Libertyville business offers Beer School 101
Greg Browne gives a cup of barley to the Beer School 101 class at Mickey Finn's Brewery to sample and pass around. | Michael Schmidt~Sun-Times Media
Updated: October 8, 2012 6:05PM
LIBERTYVILLE — If he could, brewmaster Greg Browne would buy yeast a beer.
“Life would be very boring without yeast,” Browne said. “Yeast is in beer. Yeast is in wine. Yeast is in bread. Without yeast, we would have a very boring existence.”
Browne shared his love of yeast and other beer-making steps with patrons and staff of Mickey Finn’s Brewery in Libertyville. Saturday’s Beer School 101 provided class members insights into the brewing process, as well as a chance to sample a few different ales and gain a better understanding of what they were tasting,
The brewmaster noted that it is actually yeast that makes beer. Through fermentation, which takes weeks to occur, yeast converts the glucose in wort — the liquid extracted in the mashing process — to alcohol and carbon dioxide. It takes yeast four or five days to do its job.
A brewmaster then will bring the temperature down in the fermentation tank and let the ingredients brew for several weeks. Lagers brew for four to six weeks. Ales are brewed for three or four weeks.
Browne said he loves this time of year as Oktoberfest brews are concocted. He said for anyone who has been to Oktoberfest in Munich, the ale is a lighter color. Oktoberfest beers are made darker purposely because people expect a darker, more robust beer when they hear the name “Oktoberfest.”
He said big beer producers line up their yeast specifically for them and have different vendors around the world producing their yeast for them.

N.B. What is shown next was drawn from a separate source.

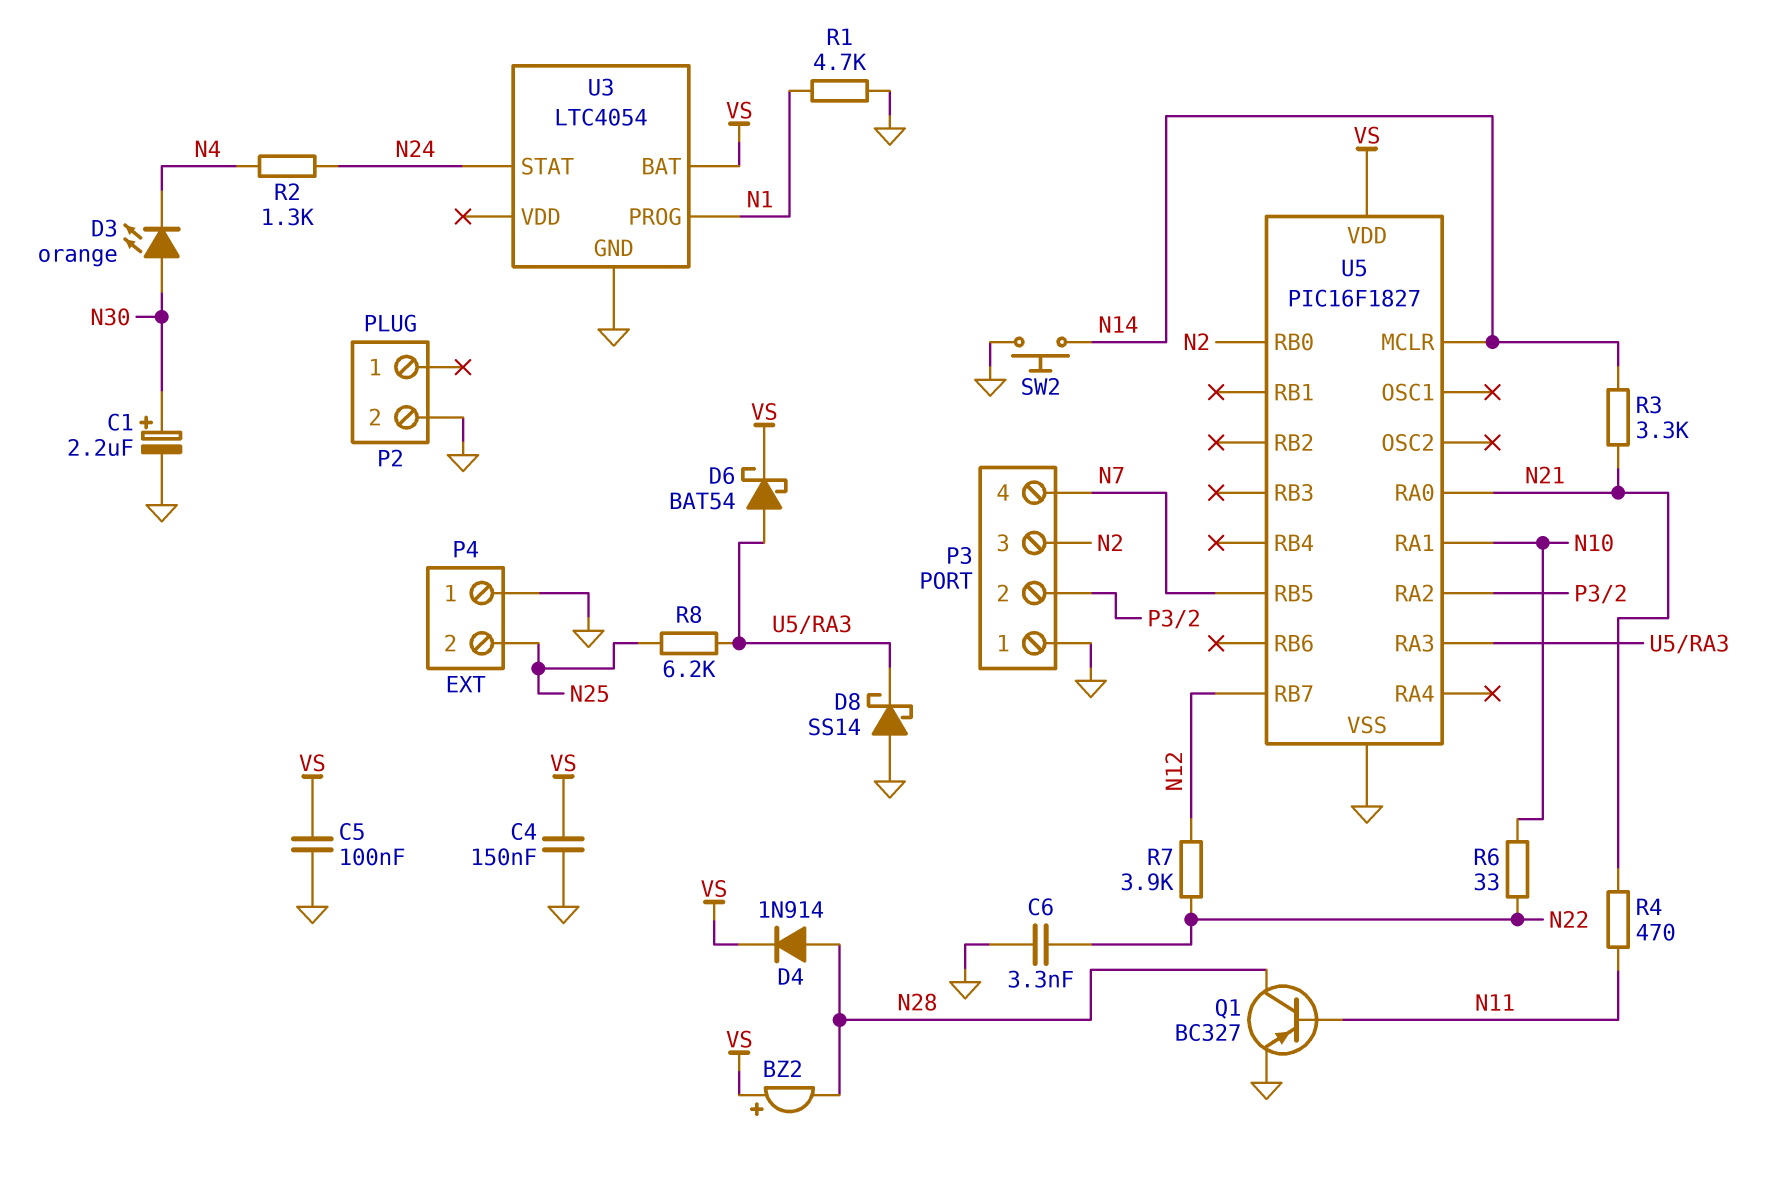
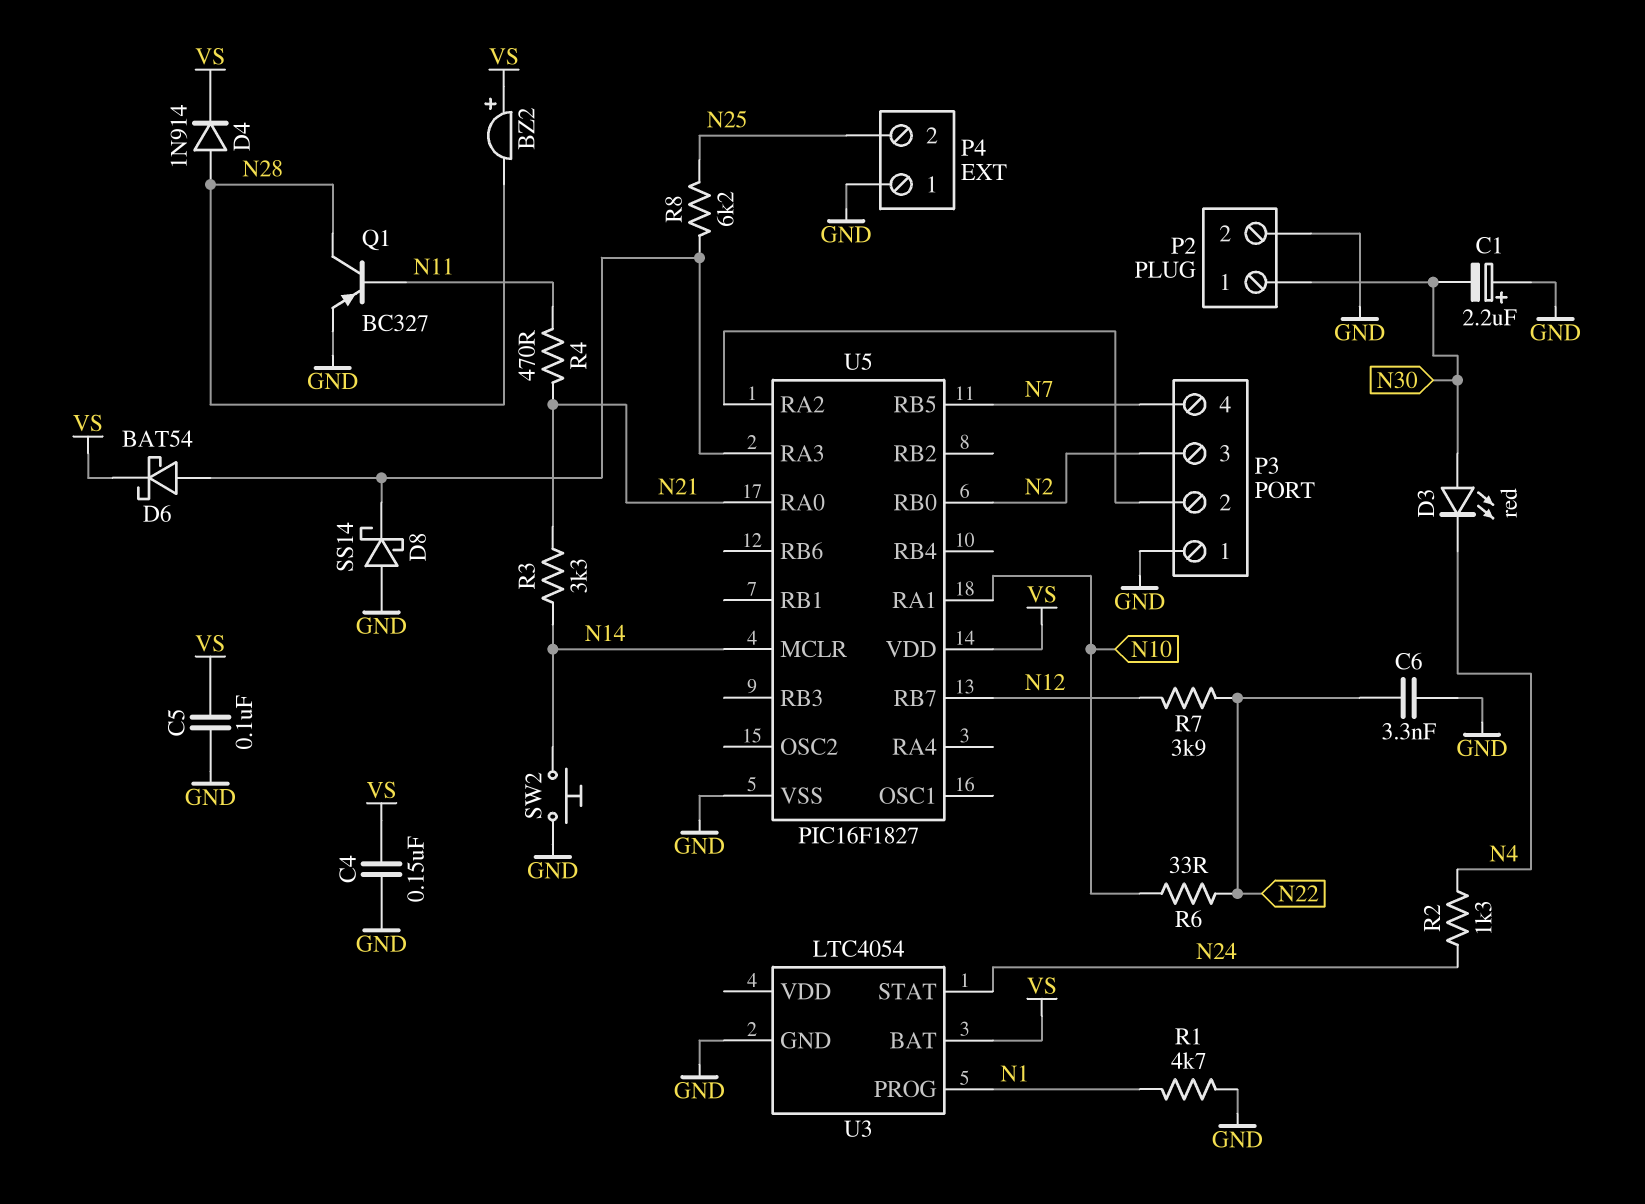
C1: 2.2uF (plus N30, minus GND) -> 2.2uF (plus GND, minus N30)
D3: LED orange (A N30, K N4) -> LED red (A N30, K N4)
P2 pin 1: none -> N30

He noted that they want to ensure that if something happens to their yeast in one part of the world, they still will have options.
“You can’t make Budweiser with Miller yeast, and you can’t make Coors with Bud yeast,” Browne said.
Browne said the class was important, especially for bar employees, to be knowledgeable about products for customers.
“It is important if a customer is interested in a certain beer that our servers can answer questions about that beer,” Browne said.
Sam Reuter, a nine-year employee of Mickey Finn’s, agreed.
Dave Turnbaugh, a longtime patron of Mickey Finn’s and a member of the establishment’s Mug Club, said he appreciated gaining insights from Browne.